**EXCERPTED PASSAGE:**
----------------

April 7 New York Times publishes a front-page 2,915-word obituary of Ginsberg, replete with several photographs.

1998

Ferlinghetti is inaugurated as Poet Laureate of San Francisco. In his public address, he urges San Franciscans to vote to remove the earthquake-damaged Central Freeway and replace it with a boulevard, decrying automobiles for destroying “the poetry of a city.”

2001

City Lights Bookstore is declared an official historical landmark.

2003

Ferlinghetti is elected to the American Academy of Arts and Letters.

2007

Ferlinghetti is named Commandeur, French Order of Arts and Letters.

August Ferlinghetti and others petition New York Pacifica Radio station WBAI-FM to play Allen Ginsberg’s 1959 recording of “Howl” in celebration of the 50th anniversary of the victory in People v. Ferlinghetti. Despite initial interest, fears of catastrophic FCC fines for “indecency” ultimately prevailed. Instead, WBAI ran a program “Howl against Censorship,” on the Pacifica.org Internet site, which included Ginsberg’s reading of “Howl” and a phone interview with Ferlinghetti, who ended by reciting excerpts from his poem “Pity the Nation.”

2010

60 Years of Painting, a retrospective of Ferlinghetti’s artwork, is staged in Rome and Reggio Calabria.

Andrew Rogers portrays Ferlinghetti in the film Howl.

2012

Ferlinghetti declines to accept an award of the inaugural Janus Pannonius International Poetry Prize from the Hungarian PEN organization after learning that the Hungarian government under Prime Minister Viktor Orbán was a partial sponsor of the prize of 50,000 Euros. He expresses his opposition to the “right wing regime” of the Prime Minister.

2013

Christopher Felver’s documentary, Lawrence Ferlinghetti: A Rebirth of Wonder, is released.

2017

October The recipient of many American and Italian awards for his contributions to arts and blletters, Ferlinghetti is conferred with the Career Award at the XIV edition of the Premio di Arti Letterarie Metropoli di Torino.

2019

March Lawrence Ferlinghetti’s experimental new book, Little Boy—blending autobiography, literary criticism, poetry, and philosophy—is published in honor of the author’s centenary.

March 24 Ferlinghetti’s 100th birthday, which is celebrated nationally and internationally.

----------------

**DIRECTIVE:** Transcribe the stretch of the Ferlinghetti timeline from "Andrew Rogers portrays" through "the Prime Minister.".

----------------

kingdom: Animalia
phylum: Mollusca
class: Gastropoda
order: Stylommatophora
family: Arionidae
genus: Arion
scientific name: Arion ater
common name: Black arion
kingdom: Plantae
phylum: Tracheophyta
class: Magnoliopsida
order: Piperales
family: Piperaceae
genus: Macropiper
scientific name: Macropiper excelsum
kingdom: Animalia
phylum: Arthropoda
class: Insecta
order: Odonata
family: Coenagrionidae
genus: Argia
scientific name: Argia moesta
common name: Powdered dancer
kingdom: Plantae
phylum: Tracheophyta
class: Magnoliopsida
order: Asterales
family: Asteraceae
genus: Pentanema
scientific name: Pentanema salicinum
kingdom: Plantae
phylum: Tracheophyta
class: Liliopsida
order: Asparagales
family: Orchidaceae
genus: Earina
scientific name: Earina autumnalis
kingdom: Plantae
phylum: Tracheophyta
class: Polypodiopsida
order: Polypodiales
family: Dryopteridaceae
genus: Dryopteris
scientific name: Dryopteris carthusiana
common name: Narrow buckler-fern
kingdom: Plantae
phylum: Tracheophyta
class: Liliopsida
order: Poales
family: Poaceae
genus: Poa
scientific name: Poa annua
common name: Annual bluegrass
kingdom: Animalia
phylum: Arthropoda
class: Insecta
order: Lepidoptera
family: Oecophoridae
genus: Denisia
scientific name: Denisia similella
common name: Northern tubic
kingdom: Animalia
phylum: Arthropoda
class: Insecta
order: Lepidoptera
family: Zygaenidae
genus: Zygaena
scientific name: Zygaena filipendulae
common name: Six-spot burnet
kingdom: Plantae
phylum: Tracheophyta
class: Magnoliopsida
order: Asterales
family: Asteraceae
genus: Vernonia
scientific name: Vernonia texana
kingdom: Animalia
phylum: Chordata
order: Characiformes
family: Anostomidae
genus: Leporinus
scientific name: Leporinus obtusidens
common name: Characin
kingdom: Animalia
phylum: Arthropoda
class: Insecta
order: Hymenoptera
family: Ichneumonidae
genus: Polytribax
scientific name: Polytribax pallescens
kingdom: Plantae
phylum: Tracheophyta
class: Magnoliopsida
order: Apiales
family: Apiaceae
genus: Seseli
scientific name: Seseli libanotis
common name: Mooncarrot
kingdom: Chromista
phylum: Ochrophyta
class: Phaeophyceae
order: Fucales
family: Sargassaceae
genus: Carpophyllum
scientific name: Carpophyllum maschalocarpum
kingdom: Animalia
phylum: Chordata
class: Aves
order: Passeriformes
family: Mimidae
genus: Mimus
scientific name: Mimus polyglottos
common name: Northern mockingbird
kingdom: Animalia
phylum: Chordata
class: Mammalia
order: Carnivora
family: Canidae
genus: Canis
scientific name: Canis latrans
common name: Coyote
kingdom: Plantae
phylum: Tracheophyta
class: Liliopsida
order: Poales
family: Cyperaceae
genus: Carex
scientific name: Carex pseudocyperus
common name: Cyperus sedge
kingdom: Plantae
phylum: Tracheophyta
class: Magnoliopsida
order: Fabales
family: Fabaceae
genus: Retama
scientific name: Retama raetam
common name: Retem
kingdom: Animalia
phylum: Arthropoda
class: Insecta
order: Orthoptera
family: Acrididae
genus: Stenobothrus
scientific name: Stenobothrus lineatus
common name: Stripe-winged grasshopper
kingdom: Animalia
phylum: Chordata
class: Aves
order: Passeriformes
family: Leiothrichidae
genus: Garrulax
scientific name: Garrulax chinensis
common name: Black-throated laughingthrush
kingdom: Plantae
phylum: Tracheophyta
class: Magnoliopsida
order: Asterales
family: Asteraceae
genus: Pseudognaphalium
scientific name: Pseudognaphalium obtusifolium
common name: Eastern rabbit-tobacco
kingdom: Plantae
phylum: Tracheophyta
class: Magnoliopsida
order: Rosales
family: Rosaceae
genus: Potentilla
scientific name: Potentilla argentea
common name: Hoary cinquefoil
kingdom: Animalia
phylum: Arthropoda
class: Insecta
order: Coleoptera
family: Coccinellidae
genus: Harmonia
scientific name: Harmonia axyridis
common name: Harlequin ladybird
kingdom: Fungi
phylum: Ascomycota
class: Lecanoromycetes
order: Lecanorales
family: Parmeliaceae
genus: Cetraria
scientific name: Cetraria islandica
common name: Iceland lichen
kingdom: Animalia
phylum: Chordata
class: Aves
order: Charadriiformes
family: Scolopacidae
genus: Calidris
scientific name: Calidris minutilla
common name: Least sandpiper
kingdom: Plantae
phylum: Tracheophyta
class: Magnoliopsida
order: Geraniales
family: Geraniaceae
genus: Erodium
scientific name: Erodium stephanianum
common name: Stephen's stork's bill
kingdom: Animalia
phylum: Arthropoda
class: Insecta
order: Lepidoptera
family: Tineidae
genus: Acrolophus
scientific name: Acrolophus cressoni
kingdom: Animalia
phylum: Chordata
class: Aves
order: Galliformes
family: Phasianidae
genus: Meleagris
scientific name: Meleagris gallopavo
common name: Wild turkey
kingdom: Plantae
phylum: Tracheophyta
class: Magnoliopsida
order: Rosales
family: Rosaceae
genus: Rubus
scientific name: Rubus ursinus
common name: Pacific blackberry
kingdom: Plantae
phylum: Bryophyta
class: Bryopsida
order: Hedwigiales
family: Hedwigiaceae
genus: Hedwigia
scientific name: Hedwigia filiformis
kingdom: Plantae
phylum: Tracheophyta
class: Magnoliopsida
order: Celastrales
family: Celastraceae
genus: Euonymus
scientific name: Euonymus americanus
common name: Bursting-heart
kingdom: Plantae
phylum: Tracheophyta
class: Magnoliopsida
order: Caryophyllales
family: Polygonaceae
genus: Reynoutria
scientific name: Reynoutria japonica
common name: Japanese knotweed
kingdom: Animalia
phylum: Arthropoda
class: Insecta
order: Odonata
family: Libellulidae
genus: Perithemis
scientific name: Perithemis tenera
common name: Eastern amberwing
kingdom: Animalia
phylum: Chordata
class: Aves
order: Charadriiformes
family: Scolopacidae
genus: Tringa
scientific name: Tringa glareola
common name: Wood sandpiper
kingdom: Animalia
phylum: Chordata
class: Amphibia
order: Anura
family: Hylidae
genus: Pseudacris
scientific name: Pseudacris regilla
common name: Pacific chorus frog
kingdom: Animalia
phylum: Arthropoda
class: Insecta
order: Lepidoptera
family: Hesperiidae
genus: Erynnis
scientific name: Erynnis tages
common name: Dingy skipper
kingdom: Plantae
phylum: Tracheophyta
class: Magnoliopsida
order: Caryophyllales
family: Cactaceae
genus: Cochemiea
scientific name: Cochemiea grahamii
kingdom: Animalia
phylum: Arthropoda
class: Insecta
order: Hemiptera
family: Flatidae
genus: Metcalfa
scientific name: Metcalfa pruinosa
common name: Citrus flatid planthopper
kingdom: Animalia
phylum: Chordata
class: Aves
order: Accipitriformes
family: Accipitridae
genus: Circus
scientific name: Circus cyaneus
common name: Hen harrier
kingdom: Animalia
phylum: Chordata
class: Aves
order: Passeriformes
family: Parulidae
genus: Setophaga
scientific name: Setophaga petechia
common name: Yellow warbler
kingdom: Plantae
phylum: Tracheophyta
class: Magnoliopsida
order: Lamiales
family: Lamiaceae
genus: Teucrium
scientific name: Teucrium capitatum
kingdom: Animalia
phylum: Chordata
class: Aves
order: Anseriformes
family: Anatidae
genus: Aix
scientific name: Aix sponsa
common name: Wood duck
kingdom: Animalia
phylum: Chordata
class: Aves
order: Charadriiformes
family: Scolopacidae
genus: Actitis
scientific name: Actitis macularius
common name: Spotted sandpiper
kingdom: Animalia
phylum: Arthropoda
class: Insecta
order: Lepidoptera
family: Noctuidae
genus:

----------------

**TASK RESPONSE:**
Andrew Rogers portrays Ferlinghetti in the film Howl.

2012

Ferlinghetti declines to accept an award of the inaugural Janus Pannonius International Poetry Prize from the Hungarian PEN organization after learning that the Hungarian government under Prime Minister Viktor Orbán was a partial sponsor of the prize of 50,000 Euros. He expresses his opposition to the “right wing regime” of the Prime Minister.